# Problems with binging while dieting



## msumuscle (May 22, 2012)

Does anybody have a problem with binging while dieting?  I know I have a major problem with it.  I can go a few weeks of very strict dieting and than have one tiny snack to satisfy my taste buds then BOOM, I literally eat everything in sight.  I did some major damage today, probably around 10,000 cals and I know when I'm doing it that I shouldn't but I literally can't stop myself.


----------



## exphys88 (May 22, 2012)

My cheat days will spill into the next day some times.  It'll ruin an entire week sometimes.


----------



## PushAndPull (May 22, 2012)

I don't really have this problem. After being on a cut for a decent amount of time, I tend to get full fairly quick so even if I start to binge I just can't put that much food away.


----------



## ~RaZr~ (May 22, 2012)

Usually when I'm cutting weight, the diet process is so strict that when I do cheat, I feel like absolute shit. I hit the CKD and LCD (low carb diet) HARD and so when I let go on my cheat meals, I blow up due to water retention.


----------



## fatsopower (May 22, 2012)

neat trick I learned - might be of use to someone - I take a jar of organic virgin coconut oil, pour it into a flat container, refrigerate for a while till it hardens up, then chop it into tiny peices. Whenever I get a food craving, I take a little piece and let it slowly dissolve in my mouth - cravings gone!

another trick is to take a 32 oz water bottle, put in a serving or two of good tasting protein, a half tsp of virgin olive oil, and a heaping tbsp of psyllium husks -  will really give you that full feeling (and keep you regular!)

hope this helps someone


----------



## sassy69 (May 22, 2012)

Eating on a structured schedule is always tough. I'd always say to include a scheduled cheat / week so you have that social & taste-oriented outlet instead of just "you can't".  Any diet is going to be driven by your goals & expectations. If you're doing a contest prep, then its a bigger deal and really does require some attention to commitment. I often repeat to myself the same thing that I tell others when I want to gorge on something in the middle of prep. You either do it, or don't bother. You simply can't do a prep half way and expect to be proud of your results on stage, for the time & money that goes into it. If your'e not 100% committed, then you should probably look at rescheduling your show for some time when you can commit. Simple as that. Trust me I've tried just about every cheat I think I can get away with and every one of them set me back, so its just not worth it getting distracted by the whole thing.
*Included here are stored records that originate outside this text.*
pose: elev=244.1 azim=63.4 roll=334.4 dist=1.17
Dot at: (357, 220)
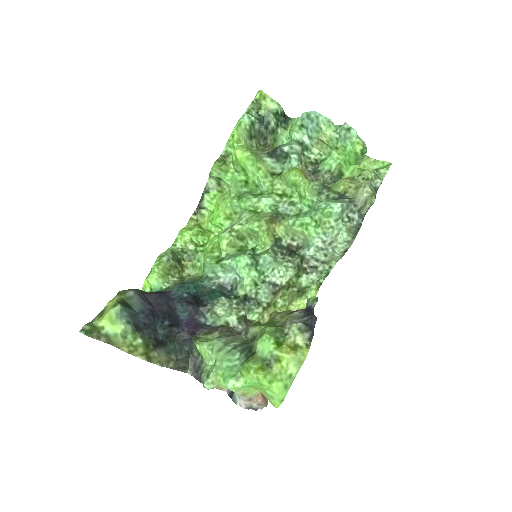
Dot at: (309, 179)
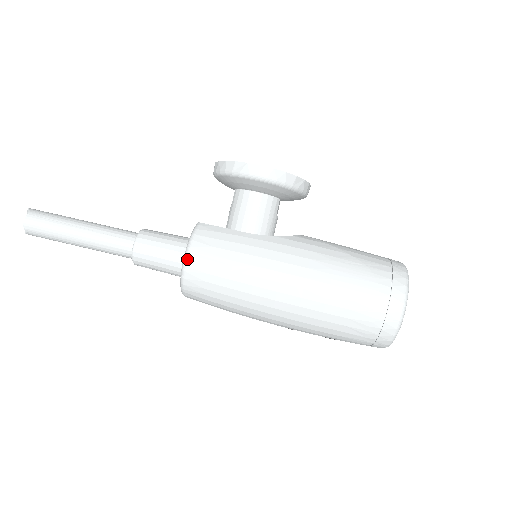
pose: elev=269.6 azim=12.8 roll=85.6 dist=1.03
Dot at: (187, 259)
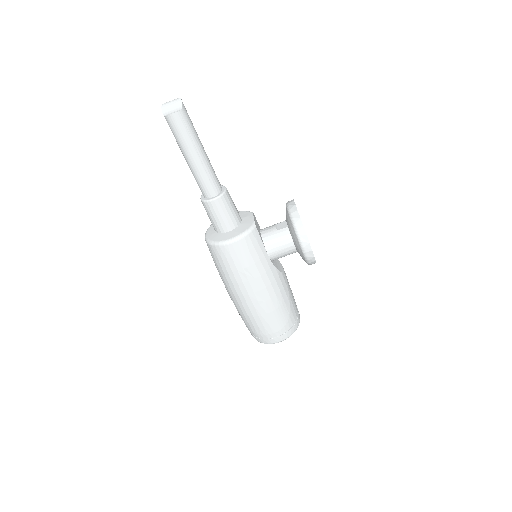
Dot at: (232, 243)
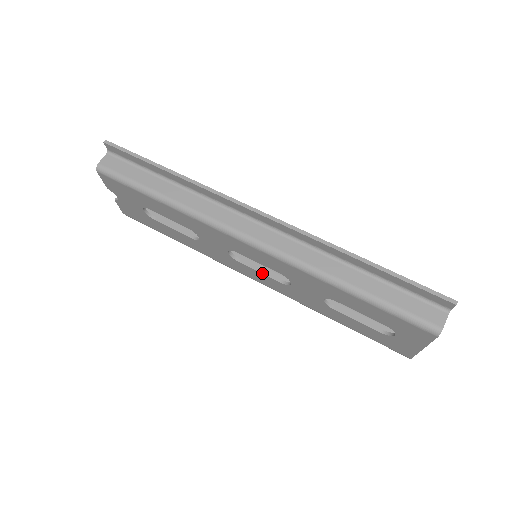
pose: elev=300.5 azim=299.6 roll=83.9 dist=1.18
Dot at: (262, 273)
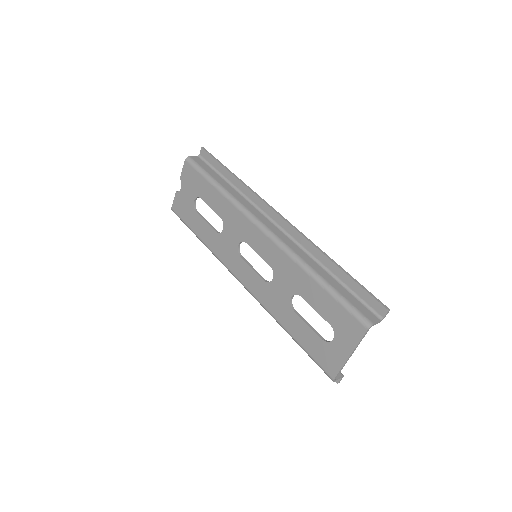
Dot at: (253, 269)
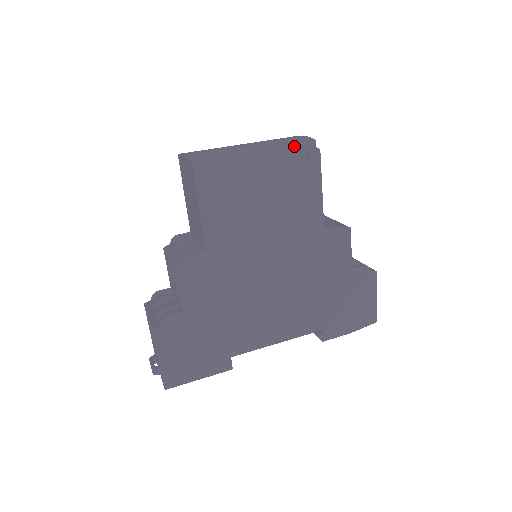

I find I need to get into "the zone", but once I'm there, I'm pretty good. I makes sure I get everything out of the house that looks remotely like a snack, and have recently spent more time looking at varieties of food that fit my diet. Been having a lot of fun w/ some Paleo foods. As I get closer to show time, I spend more time focusing on my posing and anythign else that will keep me occupied. Then usually once I get home from the gym I have just enough time to check email, make food & get to bed. It just becomes less of an issue. Not saying its easy, but you either do it, or don't waste your time. If you're not on a tight schedule, then schedule your cheats and stick to them. If you're always hungry, then maybe you need to revisit your diet to be sure you're actually getting enough. Otherwise its just a circular pursuit of something you're never going to achieve.


----------



## parsifal09 (May 22, 2012)

im on the palumbo diet now

I don't feel the need to binge at all

took me a few days to really get used to it,but I think I'm in ketosis now,and no urge to go crazy


----------



## GFR (May 22, 2012)

I don't diet or workout, so this is never a problem for me.


----------



## JCBourne (May 22, 2012)

Some good advice here!


----------



## hilton573 (May 29, 2012)

IMHO
corn snacks is best way to start diet .
and other you start cardio and eat food, veges which is the best thing


----------



## ELH (May 29, 2012)

Give yourself a very small cheat day once a week instead of holding out for so long. But don't feel bad about losing it every once in awhile, everyone eventually does it. Try to reward yourself once a week with something that tastes great but doesn't put you at 10k cals lol.


----------



## sassy69 (May 30, 2012)

hilton573 said:


> IMHO
> corn snacks is best way to start diet .
> and other you start cardio and eat food, veges which is the best thing



What is "corn snacks"?


----------



## hilton573 (Jun 2, 2012)

Like a POP CORN


----------



## Bieberhole69 (Jun 2, 2012)

I think most people have the same problem.  Chug water when you get hungry til you can't drink anymore, this helps.  Also, if I feel like binge eating sometimes I'll open a huge can of plain tuna, put it on a plate with nothing on it and eat that.  It becomes so bad after about half the can that I don't want to eat anymore.


----------



## Rayca (Jun 8, 2012)

Definitely some good advise here. I always need to revisit this issue. My problem with cheat meals is the anticipation of them. Those of us who are bingers know this. You're on edge and can't wait for that day. The only way I can even think about doing it now is if it's random or unplanned in the way that I will just decide to do it the day I think of it, rather than plan it out. It's like a drug sometimes, I tell you. I can't wait to try that coconut oil idea. I keep mine refrigerated in summer anyway so it's ready to go right now. And the protein, oil and husks idea? Brilliant. Thank you, fatsopower!


----------



## aminoman74 (Jun 8, 2012)

Ill have a cheat meal once a week.Usually ill crave something but once i eat it i was like that was a let down as it wasn't what i thought it was and then i want to stomp my foot and say ill learn from that LOL.A cheat meal is good for the metabolism also.i use salsa and mustard to help thru the week.If you get really hungry eat greens as there very low on cals.


----------



## Merkaba (Jun 8, 2012)

~RaZr~ said:


> Usually when I'm cutting weight, the diet process is so strict that when I do cheat, I feel like absolute shit. I hit the CKD and LCD (low carb diet) HARD and so when I let go on my cheat meals, I blow up due to water retention.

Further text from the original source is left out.